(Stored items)
-- -- --
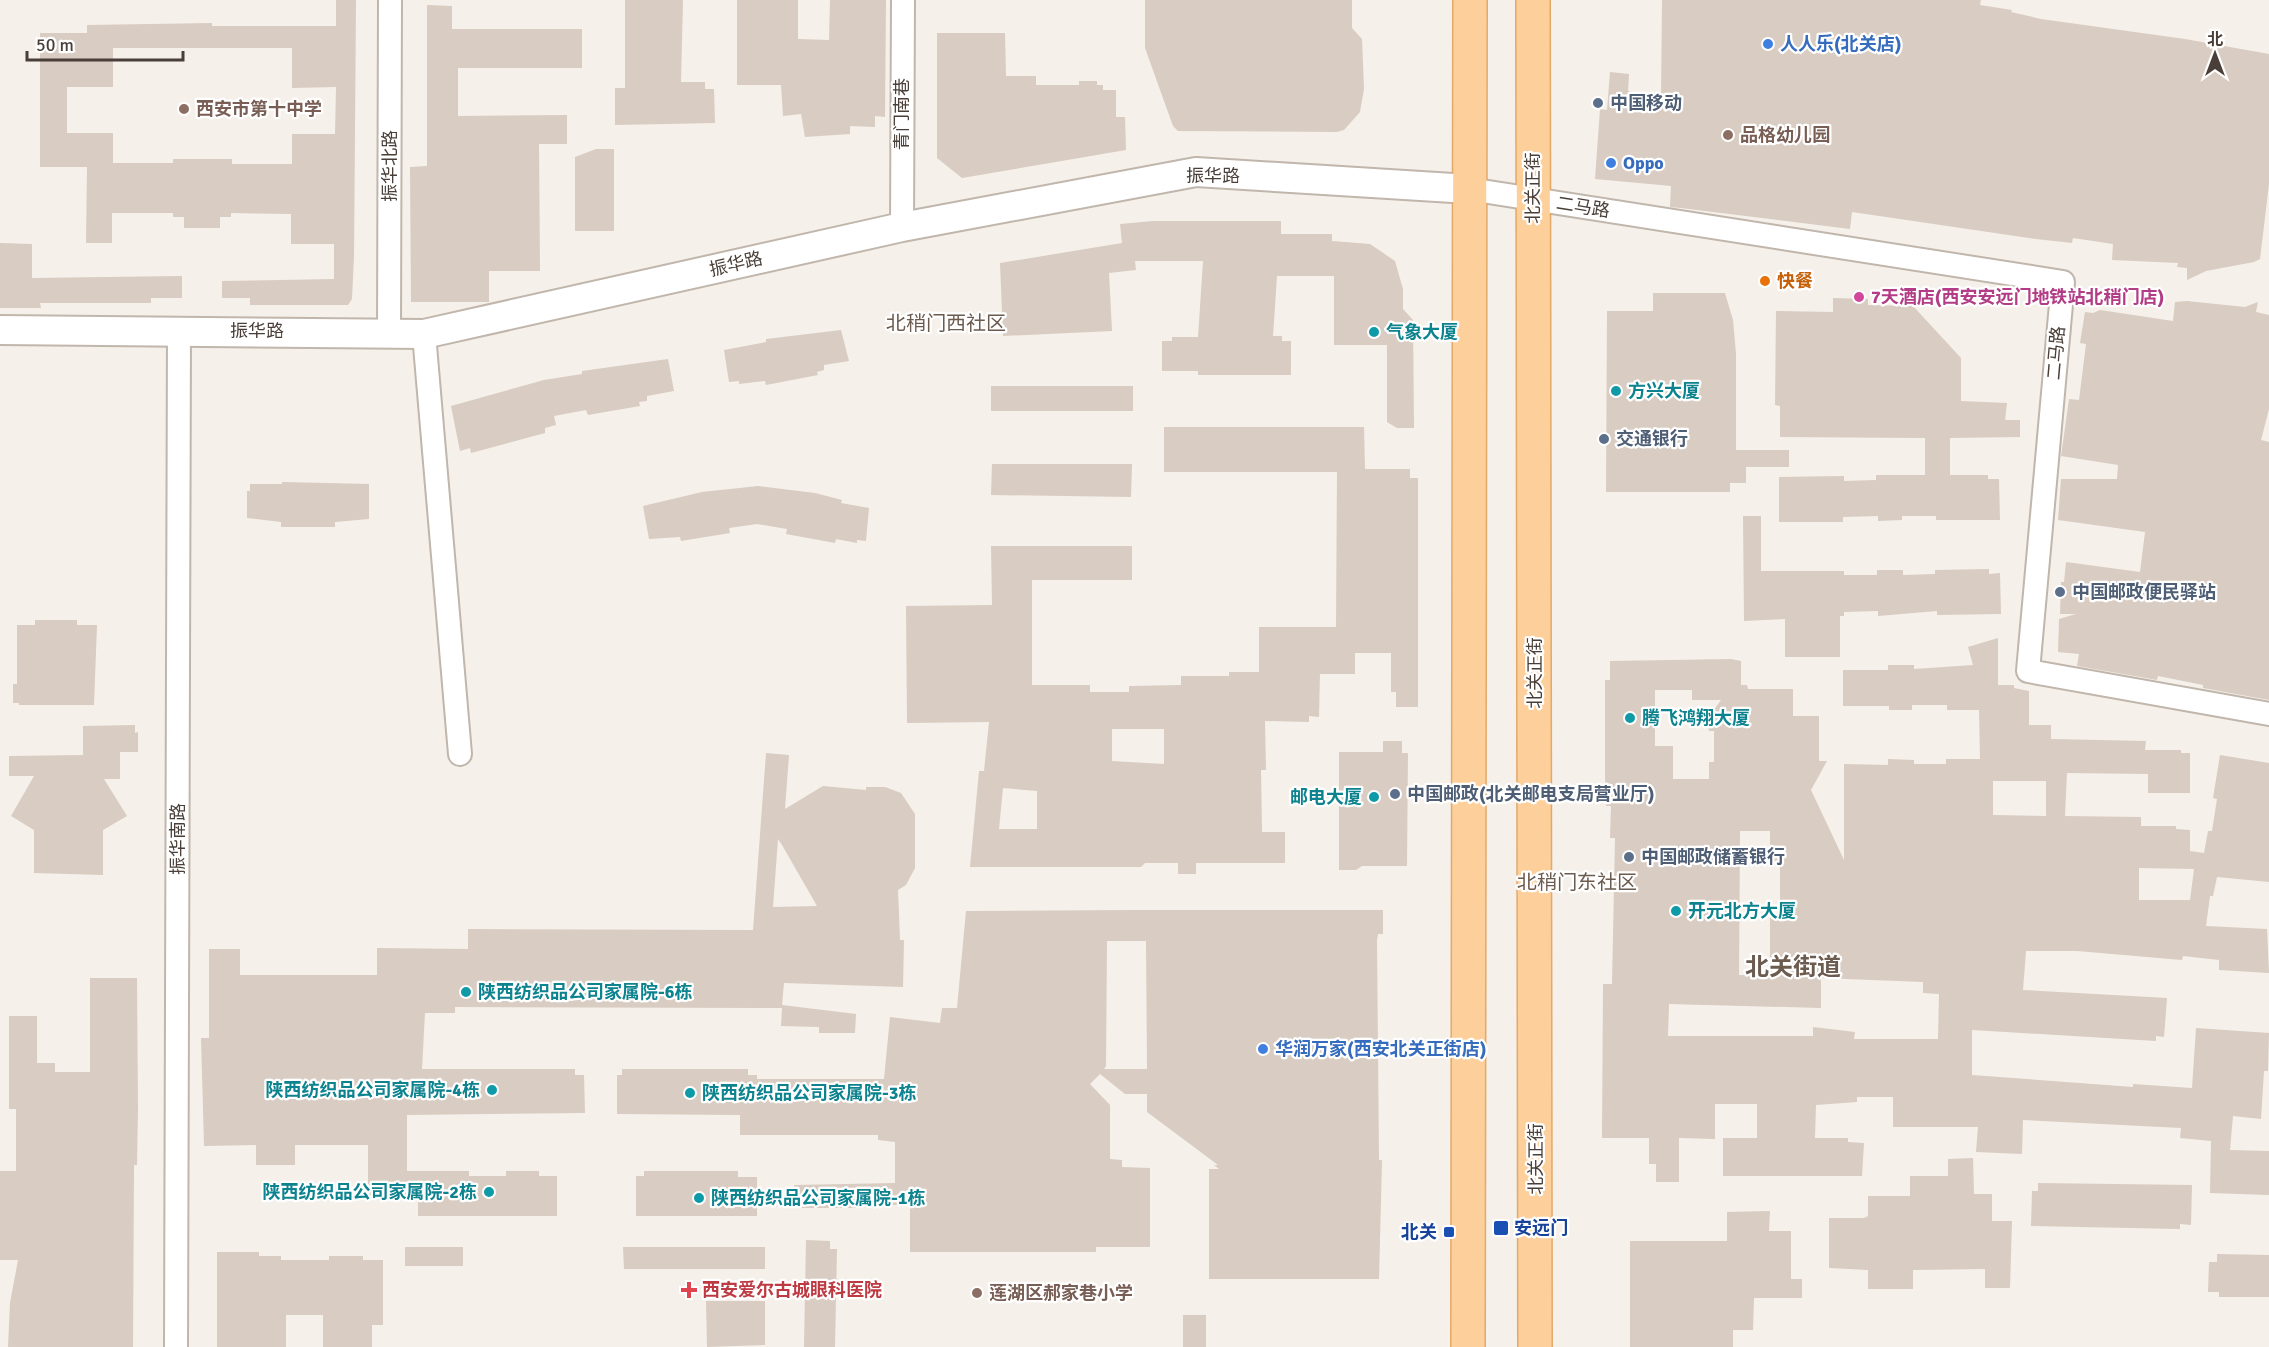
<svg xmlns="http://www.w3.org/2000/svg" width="2269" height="1347" viewBox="0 0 2269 1347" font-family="Signika,'Noto Sans SC',sans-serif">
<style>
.building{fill:#d9ccc2;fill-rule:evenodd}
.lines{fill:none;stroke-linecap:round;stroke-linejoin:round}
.minor-casing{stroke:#c0b6ac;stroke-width:26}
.tertiary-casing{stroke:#c0b6ac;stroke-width:32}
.primary-casing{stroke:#e3a969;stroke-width:36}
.minor{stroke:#fff;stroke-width:22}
.tertiary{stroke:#fff;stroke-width:28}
.primary{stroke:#fdcf9a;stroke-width:33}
.shop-dot{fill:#3f7fe0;stroke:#fff;stroke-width:2}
.service-dot{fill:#5c6f8a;stroke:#fff;stroke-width:2}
.education-dot{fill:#8d6e63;stroke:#fff;stroke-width:2}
.food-dot{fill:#e8710a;stroke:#fff;stroke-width:2}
.hotel-dot{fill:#d1479c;stroke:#fff;stroke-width:2}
.culture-dot{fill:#0f9aa8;stroke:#fff;stroke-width:2}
.transit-dot{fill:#1a4fb4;stroke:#fff;stroke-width:2}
.health-dot{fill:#e0444e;stroke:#fff;stroke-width:2}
.labels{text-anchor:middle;stroke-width:4.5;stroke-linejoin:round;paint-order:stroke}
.shop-label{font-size:18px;font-weight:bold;fill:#366cbe;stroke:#fff;text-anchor:start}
.service-label{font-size:18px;font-weight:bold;fill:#4e5e75;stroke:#fff;text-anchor:start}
.education-label{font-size:18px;font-weight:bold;fill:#785e54;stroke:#fff;text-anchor:start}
.street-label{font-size:18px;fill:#493f38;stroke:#fff}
.food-label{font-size:18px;font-weight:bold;fill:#c56008;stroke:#fff;text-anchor:start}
.hotel-label{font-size:18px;font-weight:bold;fill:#b23c85;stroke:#fff;text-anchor:start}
.culture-label{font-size:18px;font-weight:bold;fill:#0d838f;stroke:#fff;text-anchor:start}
.transit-label{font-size:18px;font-weight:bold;fill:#164399;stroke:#fff;text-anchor:start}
.health-label{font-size:18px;font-weight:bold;fill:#be3a42;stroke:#fff;text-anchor:start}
.neighbourhood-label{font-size:20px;fill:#6c5b4f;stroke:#fff}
.district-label{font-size:24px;font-weight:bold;fill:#6c5b4f;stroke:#fff}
</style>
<rect width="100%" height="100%" fill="#f5f0ea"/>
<path class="building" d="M336 0H356L354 256 352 299 348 305H250V298H222V281L334 279V244H291V214L231 213V217H220V228H184V217H173V213H112V243H86L87 167H40V33H87V25L212 23V26H336ZM113 48H292V88L336 87 335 134H292V164H232V159H173V163H113V133H67V87H113Z
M625 0H683L681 82H705V89H714L715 123 615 125V88H625Z
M737 0H798V39L829 40 830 0H886L885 117 875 116V127L850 126V134L805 137 801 114 783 116 781 85H737Z
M1145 0H1352V28L1362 39 1364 89 1360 112 1344 130 1337 132 1178 131 1173 126 1145 48Z
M1662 0H1981L1980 5 2012 10 2011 12 2041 19 2185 39 2269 54V184L2260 259 2254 262 2206 271 2187 280V268L2177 267 2178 263 2112 260 2113 244 2073 238 2072 243 2036 239 1852 212 1850 229 1681 208 1670 207 1671 186 1595 179 1600 109 1607 110 1610 72 1629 74 1628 91 1661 98Z
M427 5 452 6V29H582V68H458V116L567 115V144H539L540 271H489V302H411L410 167 427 166Z
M937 33H1005L1006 76H1036V85H1079V81H1097V85H1103V90H1116V117H1125L1126 150 962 178 937 158Z
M596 149H614V231H575V157Z
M1153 221H1281V234H1332V241L1370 244 1395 261 1403 289V309L1413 320 1414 428H1397L1387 422V345H1334V276H1277L1273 336H1282V341H1291V375H1198V371H1162V341H1172V337H1198L1203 261H1135L1136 270 1109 273 1112 331 1003 336 1000 263 1122 243 1120 224Z
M0 243 32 244V278L182 276V298H151V303H40L41 308H0Z
M1653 293H1725L1733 320 1736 354V450H1789V467H1746V483H1730V492H1606L1607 311H1653Z
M1833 298 1868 299V305L1913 306 1961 358V401L2007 403 2005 420H2020V437L1950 438V475H1988V479H1999L2000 520H1936V516H1902V520L1878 521V516L1843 517V522H1779V477L1844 476V481L1876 480V475H1925V438L1780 437V406L1775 405 1776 311 1833 312Z
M2187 301 2245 307 2258 302 2256 312 2269 315V409L2261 440 2269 442V700L2203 688V685L2158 676 2157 680 2077 666 2079 654 2058 652 2059 619 2076 614H2060L2061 582H2064L2066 562 2140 572 2145 532 2058 520 2061 479H2117L2118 465 2061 456 2069 399 2079 400 2086 344 2080 343 2085 312 2093 313 2100 310 2173 321 2175 302Z
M841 330 849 361 824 365V370L817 372 818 375 766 385 765 381 739 384V381L729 382 724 350 766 342V339Z
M668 359 674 391 647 396V401L639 402 640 406 588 415 586 410 554 416 556 425 545 428V433L471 453 470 448 460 451 451 406 544 380 582 374V371Z
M991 386H1133V411H991Z
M1164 427H1364L1365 469H1410V478H1418V707H1396V692H1391V653H1355V674H1320L1319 717 1309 716V722L1265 721 1266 770H1261L1262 832H1285V863H1196V874H1178V863H1145L1141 867H970L979 771H984L989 722 907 723 906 606 992 605 991 546H1132V580H1032V685H1090V692H1129V686L1181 685V676H1229V672H1259V627H1336L1337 472H1164ZM1112 729H1164V764L1112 761ZM1003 788 1037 791V829H999Z
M992 464H1132L1131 497 991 495Z
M282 482 369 484V519L335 522V527H281V522L247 518V491H250V484H282Z
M758 486 815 493 842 500 841 503 869 508 866 541 857 540V543L836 539 835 543 786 534 787 529 757 524 729 528 730 533 681 541 680 537 649 539 643 506 702 492Z
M1743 516H1761V571H1844V575H1877V570H1903V575L1935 574V570L1989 569V574L2000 573 2001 614 1937 615V611L1878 616V611L1844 612V616H1840V657H1785V619L1744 621Z
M35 620H77V625H97L94 705H19V703H13V684H17V625H35Z
M1998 638V685H2014V688L2029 691V725H2051V739L2146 741 2145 750H2181V753H2190V793H2148V774L2067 773 2065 816 2141 817V826H2176V829L2190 830V851L2204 853 2208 831H2212L2217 799 2213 798 2220 755 2269 763V882L2217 877 2213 896H2210L2206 926 2267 929 2269 973 2219 970V960L2183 956 2182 960 2077 951H2026L2023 990 2167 998 2164 1037 2156 1036V1041L1972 1030V1075L2133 1087V1084L2192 1088 2196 1028 2269 1033 2268 1071H2264L2261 1119 2233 1116 2230 1150 2269 1151V1195L2210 1193 2211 1141 2180 1138 2181 1128 2023 1120 2022 1154 1976 1152 1978 1127H1893V1097H1857V1102L1816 1105 1815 1138H1848V1142L1864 1143 1862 1176H1723V1138H1757V1104H1715V1139L1679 1138V1182H1656V1164H1649V1138H1602L1603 984H1612L1615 838H1610L1611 806H1606L1605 775V680H1610V661L1731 659 1741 661V685H1747L1748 689H1793V716H1819V761H1827L1811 790 1844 860V764L1888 765V759L1914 760V764H1946V759H1980L1979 710H1947V705H1912V710H1889V706H1843V670H1888V665H1914V669L1973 665 1968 647ZM1655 690H1692V700H1721L1707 720 1709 731H1714V762H1709V779H1673V746H1655ZM1993 781H2046V816L1993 815ZM1740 831H1770V862L1780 861V918H1770V975H1739ZM2139 868 2194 869 2190 900H2139ZM1821 978 1923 982V993L1939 994 1938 1039H1854L1855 1032 1813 1027V1036H1668L1669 1004 1821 1008Z
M135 725V733L138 732V752H120V779H104L127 816 103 830V875L34 873V830L11 816 34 776H9V756L83 755V726Z
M1383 741H1402V753H1408L1407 866H1362L1356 870H1339V752H1383Z
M766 753 789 755 785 809 823 786 866 790V787H885L901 793 915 814V868L906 885 898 890 900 940H904L903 987 784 983 782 1005 856 1014 855 1033H819V1027L781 1026 782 1008 455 1007V1013H425L422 1069H575V1075H584L585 1113 407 1115V1171H469V1176H506V1171H539V1176H557V1216H418V1197H368V1145H295V1165H256V1145L204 1146 201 1038H209V949H240V975H377V948L468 949V929L753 930ZM778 839 782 845 817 906 773 907Z
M1133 910H1383V934H1378L1377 940 1379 1160H1382L1379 1279H1209V1169H1219L1214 1165H1218L1147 1112V1094H1125L1100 1074 1090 1084 1110 1105V1159L1122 1160V1167L1150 1168V1247H1096V1252H910V1205H857V1208H794V1185L895 1183V1142L878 1140V1135H740V1115L617 1114V1075H622V1069H748V1075H757V1079H884L890 1017 940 1023 942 1008H957L966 911ZM1107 941H1146L1147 1069H1104L1106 1066Z
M90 978H137L138 1109 137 1165H134L133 1347H8L10 1303 18 1260H0V1171H16V1109H9V1016H37V1063H55V1072H90Z
M1973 1158 1974 1194H1992V1221H2012L2010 1288H1985V1269L1913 1270V1289H1868V1270L1829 1268V1218H1864L1868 1216V1196H1910V1176H1948V1159Z
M644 1171H738V1177H757V1216H636V1176H644Z
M2038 1183 2192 1185 2191 1225 2180 1224V1229L2031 1226 2032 1191H2038Z
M1770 1211 1769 1231H1791V1279H1802V1298H1754L1753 1330H1733V1347H1630V1241H1727V1212Z
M806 1240 830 1241V1249H837L835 1347H804Z
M405 1247H463V1266H405Z
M623 1247H765V1269H624Z
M217 1252H259V1256H281V1260H329V1256H363V1260H383V1325H372V1347H323V1315H286V1347H217Z
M2217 1254 2269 1255V1297H2219V1292H2208L2209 1262H2217Z
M706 1301H765V1345L707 1347Z
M1183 1315H1206V1347H1183Z"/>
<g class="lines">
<defs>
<path id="minor" d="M1469 189 2063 282 2028 671 2269 714
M902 227 903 0
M389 332 390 0
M424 334 460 754
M176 1347 179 330"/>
<path id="tertiary" d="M0 330 424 334 902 227 1196 172 1469 189"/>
<path id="primary" d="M1533 0 1535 1347
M1468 1347 1470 0"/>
</defs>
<use href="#minor" class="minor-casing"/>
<use href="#tertiary" class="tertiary-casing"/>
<use href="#primary" class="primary-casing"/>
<use href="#minor" class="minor"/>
<use href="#tertiary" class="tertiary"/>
<use href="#primary" class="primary"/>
</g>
<g class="shop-dot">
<circle cx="1768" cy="44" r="6"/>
<circle cx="1611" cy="163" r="6"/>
<circle cx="1263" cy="1049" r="6"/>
</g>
<g class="service-dot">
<circle cx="1598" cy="103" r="6"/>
<circle cx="1604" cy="439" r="6"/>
<circle cx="2060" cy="592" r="6"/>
<circle cx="1395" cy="794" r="6"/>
<circle cx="1629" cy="857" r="6"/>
</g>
<g class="education-dot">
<circle cx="184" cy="109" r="6"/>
<circle cx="1728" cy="135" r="6"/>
<circle cx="977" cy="1293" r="6"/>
</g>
<circle class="food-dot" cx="1765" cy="281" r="6"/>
<circle class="hotel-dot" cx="1859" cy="297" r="6"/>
<g class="culture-dot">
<circle cx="1374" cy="332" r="6"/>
<circle cx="1616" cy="391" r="6"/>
<circle cx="1630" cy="718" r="6"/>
<circle cx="1374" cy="797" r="6"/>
<circle cx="1676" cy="911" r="6"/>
<circle cx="466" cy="992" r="6"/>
<circle cx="492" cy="1090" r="6"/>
<circle cx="690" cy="1093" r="6"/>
<circle cx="489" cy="1192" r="6"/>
<circle cx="699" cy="1198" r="6"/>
</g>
<g class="transit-dot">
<rect x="1493" y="1220" width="16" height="16" rx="3"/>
<rect x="1443" y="1226" width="12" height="12" rx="3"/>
</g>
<path class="health-dot" d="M686 1281h6v6h6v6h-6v6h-6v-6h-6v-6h6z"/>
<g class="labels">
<g class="shop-label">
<text x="1780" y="50">人人乐(北关店)</text>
<text x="1623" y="169">Oppo</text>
<text x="1275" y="1055">华润万家(西安北关正街店)</text>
</g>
<g class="service-label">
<text x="1610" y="109">中国移动</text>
<text x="1616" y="445">交通银行</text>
<text x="2072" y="598">中国邮政便民驿站</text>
<text x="1407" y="800">中国邮政(北关邮电支局营业厅)</text>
<text x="1641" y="863">中国邮政储蓄银行</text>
</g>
<g class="education-label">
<text x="196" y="115">西安市第十中学</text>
<text x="1740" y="141">品格幼儿园</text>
<text x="989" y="1299">莲湖区郝家巷小学</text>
</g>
<g class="street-label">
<text transform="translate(902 114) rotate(-90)" y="6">青门南巷</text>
<text transform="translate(390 166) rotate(-90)" y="6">振华北路</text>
<text x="1213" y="182">振华路</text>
<text transform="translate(1533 188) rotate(-90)" y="6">北关正街</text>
<text transform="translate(1583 207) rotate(9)" y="6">二马路</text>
<text transform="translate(736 264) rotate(-13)" y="6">振华路</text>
<text x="257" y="337">振华路</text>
<text transform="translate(2056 353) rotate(-85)" y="6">二马路</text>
<text transform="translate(1535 673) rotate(-90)" y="6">北关正街</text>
<text transform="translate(178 839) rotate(-90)" y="6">振华南路</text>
<text transform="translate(1536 1159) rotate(-90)" y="6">北关正街</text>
</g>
<g class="food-label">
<text x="1777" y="287">快餐</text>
</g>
<g class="hotel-label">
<text x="1871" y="303">7天酒店(西安安远门地铁站北稍门店)</text>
</g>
<g class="culture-label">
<text x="1386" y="338">气象大厦</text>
<text x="1628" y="397">方兴大厦</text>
<text x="1642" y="724">腾飞鸿翔大厦</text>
<text x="1362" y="803" text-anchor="end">邮电大厦</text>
<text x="1688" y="917">开元北方大厦</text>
<text x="478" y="998">陕西纺织品公司家属院-6栋</text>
<text x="480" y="1096" text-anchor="end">陕西纺织品公司家属院-4栋</text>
<text x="702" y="1099">陕西纺织品公司家属院-3栋</text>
<text x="477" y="1198" text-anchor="end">陕西纺织品公司家属院-2栋</text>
<text x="711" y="1204">陕西纺织品公司家属院-1栋</text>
</g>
<g class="transit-label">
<text x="1514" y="1234">安远门</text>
<text x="1437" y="1238" text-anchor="end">北关</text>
</g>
<g class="health-label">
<text x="702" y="1296">西安爱尔古城眼科医院</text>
</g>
<g class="neighbourhood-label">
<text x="946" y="330">北稍门西社区</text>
<text x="1577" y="889">北稍门东社区</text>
</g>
<g class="district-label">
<text x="1793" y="975">北关街道</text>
</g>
</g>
<g transform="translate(2215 54)" stroke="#ffffff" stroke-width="4.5" paint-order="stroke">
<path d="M0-4.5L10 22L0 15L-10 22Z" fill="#493f38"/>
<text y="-9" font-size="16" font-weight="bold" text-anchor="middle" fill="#493f38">北</text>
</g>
<path d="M27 51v9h156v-9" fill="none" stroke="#493f38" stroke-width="3"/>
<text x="36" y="51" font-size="18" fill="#493f38" stroke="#ffffff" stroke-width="4.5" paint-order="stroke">50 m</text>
</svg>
-- -- --
EXERCISE: Each line of the entries that contains the word "lines" should be listed.

RESPONSE TO THE TASK:
.lines{fill:none;stroke-linecap:round;stroke-linejoin:round}
<g class="lines">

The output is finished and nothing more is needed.